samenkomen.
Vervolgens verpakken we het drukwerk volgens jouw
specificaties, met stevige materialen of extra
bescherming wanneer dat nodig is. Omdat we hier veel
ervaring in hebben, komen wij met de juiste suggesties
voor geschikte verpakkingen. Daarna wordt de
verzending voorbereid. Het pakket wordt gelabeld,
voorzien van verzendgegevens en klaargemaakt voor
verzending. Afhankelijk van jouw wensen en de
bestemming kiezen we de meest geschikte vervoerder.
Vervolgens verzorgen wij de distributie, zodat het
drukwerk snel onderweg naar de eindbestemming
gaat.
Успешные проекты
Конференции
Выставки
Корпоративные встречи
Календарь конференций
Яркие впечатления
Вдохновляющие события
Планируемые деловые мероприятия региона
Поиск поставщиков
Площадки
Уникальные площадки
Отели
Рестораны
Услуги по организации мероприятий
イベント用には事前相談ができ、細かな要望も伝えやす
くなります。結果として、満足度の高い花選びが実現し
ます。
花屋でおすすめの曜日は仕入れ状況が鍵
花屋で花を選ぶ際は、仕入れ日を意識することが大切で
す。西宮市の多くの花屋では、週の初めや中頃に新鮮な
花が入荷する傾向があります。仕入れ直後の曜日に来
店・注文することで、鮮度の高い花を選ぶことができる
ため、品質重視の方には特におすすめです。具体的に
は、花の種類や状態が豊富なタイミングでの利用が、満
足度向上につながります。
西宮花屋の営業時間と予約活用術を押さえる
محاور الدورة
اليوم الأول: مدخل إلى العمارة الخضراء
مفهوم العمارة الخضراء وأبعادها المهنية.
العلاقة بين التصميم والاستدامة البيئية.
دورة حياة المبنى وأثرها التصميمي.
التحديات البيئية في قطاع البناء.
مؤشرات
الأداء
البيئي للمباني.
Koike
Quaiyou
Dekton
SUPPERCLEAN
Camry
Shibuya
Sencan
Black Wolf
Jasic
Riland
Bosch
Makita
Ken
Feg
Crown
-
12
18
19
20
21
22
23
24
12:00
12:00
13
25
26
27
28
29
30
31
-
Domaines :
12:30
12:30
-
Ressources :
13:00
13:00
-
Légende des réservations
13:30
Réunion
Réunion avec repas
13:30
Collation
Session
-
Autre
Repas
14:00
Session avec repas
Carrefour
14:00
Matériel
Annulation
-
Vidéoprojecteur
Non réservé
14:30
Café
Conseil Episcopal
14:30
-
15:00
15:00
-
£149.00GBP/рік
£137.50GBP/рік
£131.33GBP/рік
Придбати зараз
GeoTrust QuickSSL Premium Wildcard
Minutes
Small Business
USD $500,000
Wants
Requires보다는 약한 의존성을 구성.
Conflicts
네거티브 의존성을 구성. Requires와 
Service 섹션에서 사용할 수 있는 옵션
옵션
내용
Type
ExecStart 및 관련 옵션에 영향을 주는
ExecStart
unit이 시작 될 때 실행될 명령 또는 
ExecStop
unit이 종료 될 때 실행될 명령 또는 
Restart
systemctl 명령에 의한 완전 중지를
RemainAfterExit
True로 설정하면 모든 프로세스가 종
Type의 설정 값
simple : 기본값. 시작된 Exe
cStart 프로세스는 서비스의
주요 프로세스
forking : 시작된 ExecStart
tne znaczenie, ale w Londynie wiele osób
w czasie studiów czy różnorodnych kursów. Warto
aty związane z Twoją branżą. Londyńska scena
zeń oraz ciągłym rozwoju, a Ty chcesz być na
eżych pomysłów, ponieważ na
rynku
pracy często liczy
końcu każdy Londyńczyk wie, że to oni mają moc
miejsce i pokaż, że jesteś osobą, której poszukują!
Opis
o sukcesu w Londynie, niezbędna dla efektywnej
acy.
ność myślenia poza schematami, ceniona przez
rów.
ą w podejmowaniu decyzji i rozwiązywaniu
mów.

-*-

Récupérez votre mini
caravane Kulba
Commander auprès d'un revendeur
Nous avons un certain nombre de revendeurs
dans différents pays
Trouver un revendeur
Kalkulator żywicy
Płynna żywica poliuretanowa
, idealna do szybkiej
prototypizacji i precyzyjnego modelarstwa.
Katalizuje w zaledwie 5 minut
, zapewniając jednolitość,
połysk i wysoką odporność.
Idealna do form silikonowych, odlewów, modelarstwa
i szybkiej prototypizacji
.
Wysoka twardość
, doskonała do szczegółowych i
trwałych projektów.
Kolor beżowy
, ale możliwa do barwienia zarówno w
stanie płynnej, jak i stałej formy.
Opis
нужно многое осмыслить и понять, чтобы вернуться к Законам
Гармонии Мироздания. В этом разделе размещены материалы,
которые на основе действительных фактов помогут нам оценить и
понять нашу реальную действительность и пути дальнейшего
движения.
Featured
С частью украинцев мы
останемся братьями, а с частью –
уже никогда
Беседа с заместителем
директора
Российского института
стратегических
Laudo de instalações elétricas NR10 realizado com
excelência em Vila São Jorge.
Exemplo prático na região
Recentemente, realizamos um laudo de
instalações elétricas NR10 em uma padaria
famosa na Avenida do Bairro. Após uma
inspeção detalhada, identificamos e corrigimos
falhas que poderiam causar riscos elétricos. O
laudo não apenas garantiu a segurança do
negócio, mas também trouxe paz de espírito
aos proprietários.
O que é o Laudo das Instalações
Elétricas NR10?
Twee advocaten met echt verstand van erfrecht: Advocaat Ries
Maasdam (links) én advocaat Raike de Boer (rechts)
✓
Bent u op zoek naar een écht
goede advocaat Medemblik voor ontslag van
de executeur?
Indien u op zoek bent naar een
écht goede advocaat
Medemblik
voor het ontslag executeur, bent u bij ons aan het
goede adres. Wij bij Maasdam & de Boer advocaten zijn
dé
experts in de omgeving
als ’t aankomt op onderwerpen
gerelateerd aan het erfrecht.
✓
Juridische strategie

-*-

▸ PROBLEM DESCRIPTION:
Give back precisely the lines above that start at the line containing "samenkomen." and end at the line containing "Session avec repas", inclusive. No other lines belong in the output.

▸ TASK SOLUTION:
samenkomen.
Vervolgens verpakken we het drukwerk volgens jouw
specificaties, met stevige materialen of extra
bescherming wanneer dat nodig is. Omdat we hier veel
ervaring in hebben, komen wij met de juiste suggesties
voor geschikte verpakkingen. Daarna wordt de
verzending voorbereid. Het pakket wordt gelabeld,
voorzien van verzendgegevens en klaargemaakt voor
verzending. Afhankelijk van jouw wensen en de
bestemming kiezen we de meest geschikte vervoerder.
Vervolgens verzorgen wij de distributie, zodat het
drukwerk snel onderweg naar de eindbestemming
gaat.
Успешные проекты
Конференции
Выставки
Корпоративные встречи
Календарь конференций
Яркие впечатления
Вдохновляющие события
Планируемые деловые мероприятия региона
Поиск поставщиков
Площадки
Уникальные площадки
Отели
Рестораны
Услуги по организации мероприятий
イベント用には事前相談ができ、細かな要望も伝えやす
くなります。結果として、満足度の高い花選びが実現し
ます。
花屋でおすすめの曜日は仕入れ状況が鍵
花屋で花を選ぶ際は、仕入れ日を意識することが大切で
す。西宮市の多くの花屋では、週の初めや中頃に新鮮な
花が入荷する傾向があります。仕入れ直後の曜日に来
店・注文することで、鮮度の高い花を選ぶことができる
ため、品質重視の方には特におすすめです。具体的に
は、花の種類や状態が豊富なタイミングでの利用が、満
足度向上につながります。
西宮花屋の営業時間と予約活用術を押さえる
محاور الدورة
اليوم الأول: مدخل إلى العمارة الخضراء
مفهوم العمارة الخضراء وأبعادها المهنية.
العلاقة بين التصميم والاستدامة البيئية.
دورة حياة المبنى وأثرها التصميمي.
التحديات البيئية في قطاع البناء.
مؤشرات
الأداء
البيئي للمباني.
Koike
Quaiyou
Dekton
SUPPERCLEAN
Camry
Shibuya
Sencan
Black Wolf
Jasic
Riland
Bosch
Makita
Ken
Feg
Crown
-
12
18
19
20
21
22
23
24
12:00
12:00
13
25
26
27
28
29
30
31
-
Domaines :
12:30
12:30
-
Ressources :
13:00
13:00
-
Légende des réservations
13:30
Réunion
Réunion avec repas
13:30
Collation
Session
-
Autre
Repas
14:00
Session avec repas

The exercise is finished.